Dante retrata a heresia como menos grave que a sodomia, que é um dos pecados violentos, colocado no sétimo círculo após o suicídio, mas logo antes da usura. Os lascivos e glutões (os incontinentes) estão nos círculos externos, enquanto os sedutores, bajuladores e hipócritas (os fraudulentos) estão no oitavo círculo. O nono círculo é o lar dos culpados dos pecados de traição: da família, da pátria, dos convidados e, finalmente, dos benfeitores. É aqui que Judas se encontra — pouco antes de Satanás. Surpreendentemente, Dante visualiza o abismo do inferno como cheio, não de fogo e enxofre, mas de gelo. Lá, um monstruoso Satanás está preso até o seu peito, batendo suas asas de morcego pela eternidade.
Dante poeticamente descreve o inferno como um lugar de atrofia e estagnação, onde movimento, crescimento e mudança — sempre disponíveis na vida — não são mais possíveis. Uma vez que pecadores impenitentes deixam a vida, eles são congelados por toda a eternidade em seus pecados. Mas, o poema sugere, o pecado nos congela nesta vida também.
- Fogo Purificador
Depois de descer até o centro da terra onde o inferno está abrigado, Dante sai dele simplesmente dando um passo à frente. Ele emerge na ilha do Monte Purgatório e começa uma subida que eventualmente o levará ao céu. Enquanto o purgatório está claramente enraizado na doutrina católica romana, Dante o descreve como o tipo de purgação dos pecados que se assemelha ligeiramente à compreensão protestante da santificação. No Purgatório, o peregrino encontra pecadores arrependidos no processo de se livrar de seus defeitos de caráter e deficiências para alcançar um estado purificado condizente com o céu.
Os círculos do inferno são paralelos a sete terraços que levam para cima. Os pecados são organizados na ordem inversa do inferno, com os pecados mais graves da vontade encontrados primeiro, seguidos pelos da carne: orgulho, inveja, ira, preguiça, avareza, gula, luxúria.
Virgílio, o guia de Dante, explica que todas as ações provêm do amor natural ou espiritual. A perversão do amor leva aos pecados dos quais se deve purificar. Aqui, ele ecoa Agostinho sobre o pecado como amor desordenado, um tema recentemente revivido pelos teólogos modernos.
Ao atingir o último nível do purgatório, Virgílio declara: “Sua vontade é livre”. A maior revelação da jornada de Dante ocorre quando ele percebe que todas as deficiências são deficiências de amor.
- O propósito da Alegoria.

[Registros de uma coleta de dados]
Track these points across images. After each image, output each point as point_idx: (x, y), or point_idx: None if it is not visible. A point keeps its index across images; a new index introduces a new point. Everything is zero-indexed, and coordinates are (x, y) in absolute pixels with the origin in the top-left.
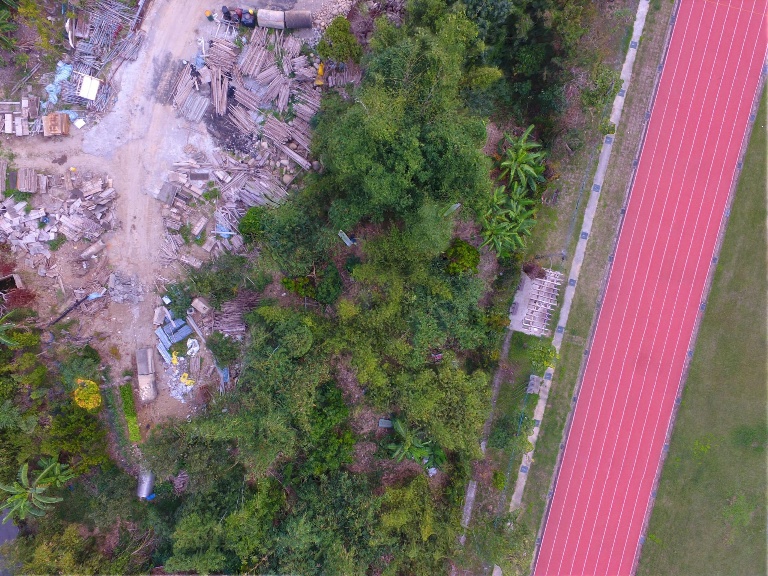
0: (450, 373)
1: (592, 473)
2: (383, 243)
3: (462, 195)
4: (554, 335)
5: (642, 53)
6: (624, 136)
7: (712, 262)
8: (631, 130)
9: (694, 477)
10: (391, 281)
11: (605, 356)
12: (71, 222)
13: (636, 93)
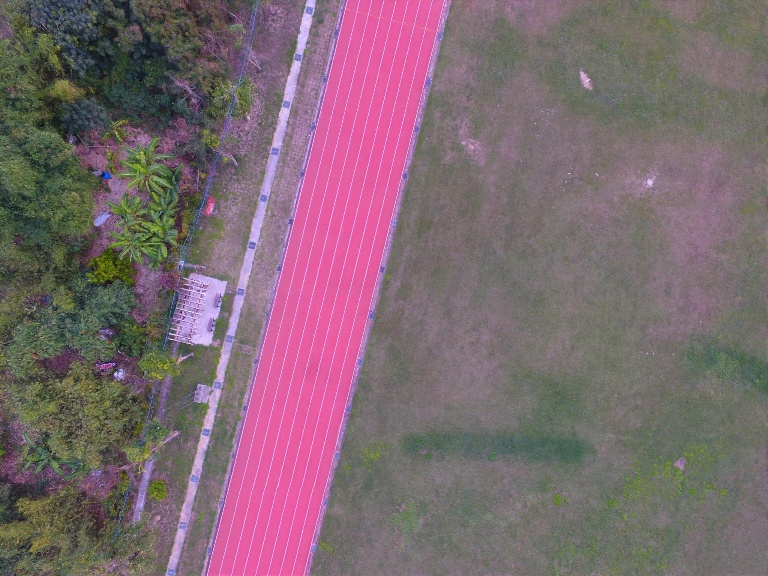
0: (69, 384)
1: (263, 482)
2: None
3: (38, 207)
4: (223, 344)
5: (306, 66)
6: (290, 147)
7: (380, 271)
8: (297, 141)
9: (364, 485)
10: (5, 292)
11: (274, 365)
12: None
13: (301, 105)
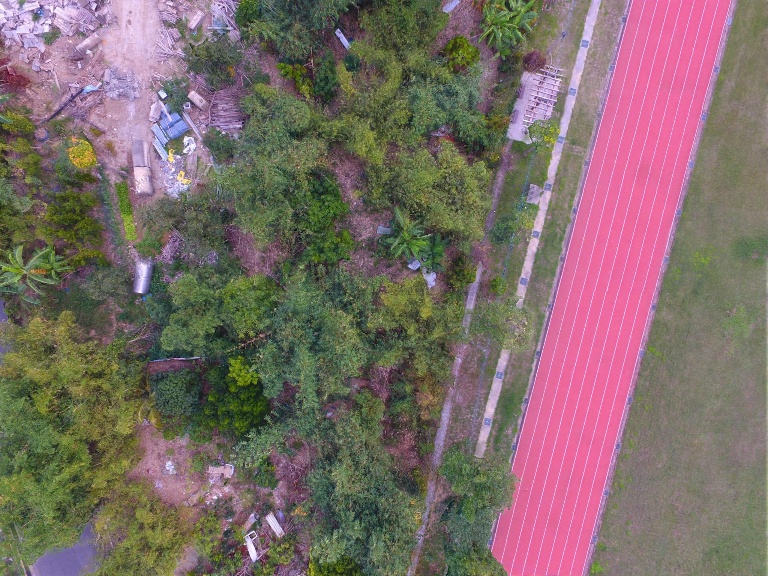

* _O QUE FAZER_
Reescreva, no texto sobre o inferno e o purgatório de Dante, a passagem que vai de "Ao atingir o" até "deficiências de amor.", substituindo "revelação" por "descoberta".

* _RESULTADO ESPERADO_
Ao atingir o último nível do purgatório, Virgílio declara: “Sua vontade é livre”. A maior descoberta da jornada de Dante ocorre quando ele percebe que todas as deficiências são deficiências de amor.